Yet another NAT issue :: nothing seems to work
-
Hi! I am trying to set up a nat in my 3 nic box, and apparently it is not working. Let me give you the picture
WAN :: DHCP from the ISP (real IP), but it seemed to catch the same IP every time
DMZ :: 10.x.x.x series IPs, and the hosts can go out to the internet
LAN :: 192.168.x.x series IPs, and they too can go out to the internet and also to the DMZNow, I have set up a web server in the DMZ, with an IP of 10.x.x.17, which can be reached from the LAN. I get the pages quite easily.

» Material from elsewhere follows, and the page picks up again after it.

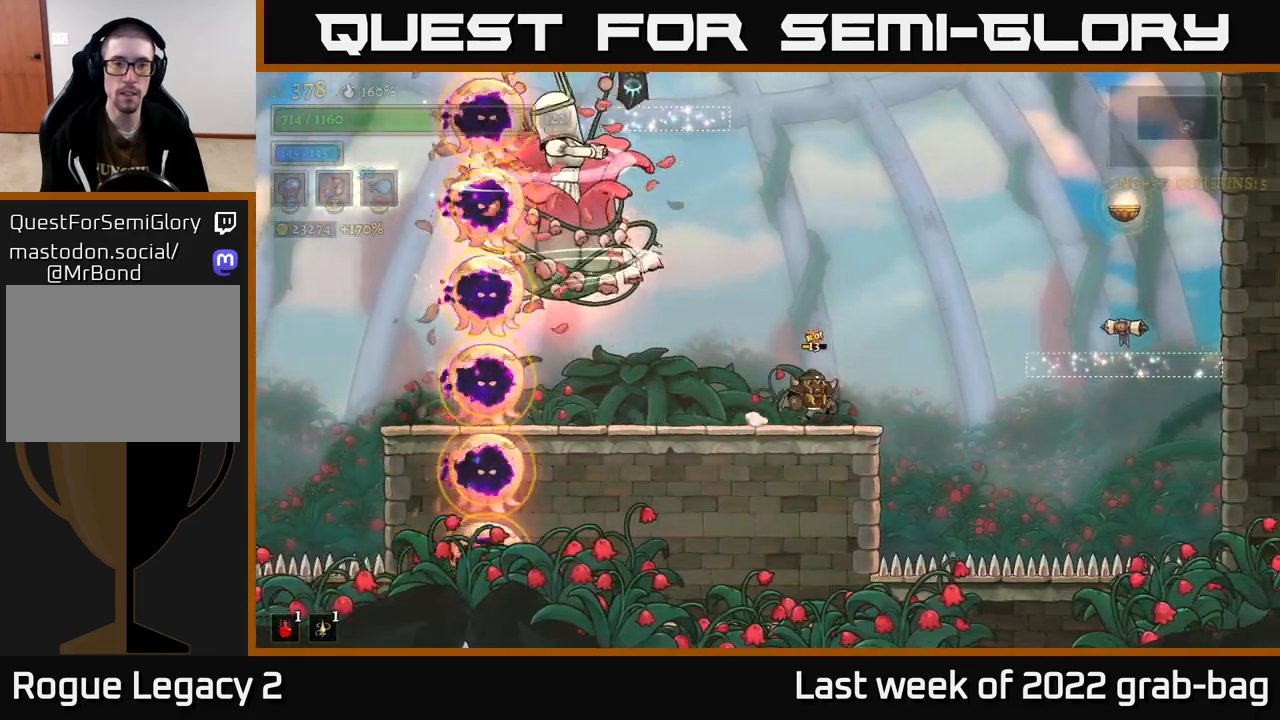
{"dt_ms": 500, "buttons": [], "left_stick": "center", "right_stick": "center", "events": [[17, "left_stick", "center"]]}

I wanted thiese to be available from the WAN side, so I have added one rule by adding a rule on the WAN port, through Firewall -> NAT > Port forward, where I have said that the port 80 from WAN should be mapped to 10.x.x.17 port 80. It has updated the firewall rules in the WAN bit and I have activated the changes.
Ideally, at this point, I am supposed to be able to browse to http://WAN-IP:80 (or without :80, doesn't really matter) – but the page is timing out!!! I can still browse the DMZ IP, 10.x.x.17 without any problem; but nothing is reached from the outside world.
I have checked the google, and also the tutorials, but either I'm too dumb to understand where the soluton lies or maybe it is a bit too cryptic to be notices.
Would appreciate if someone could please point out if I have done something wrong and how to go about it.
Thanks and regards
S Kamal
-
See http://doc.pfsense.org/index.php/Port_Forward_Troubleshooting
-
Hello,
You don't mention if you are trying to contact it from inside your NATed network. ?!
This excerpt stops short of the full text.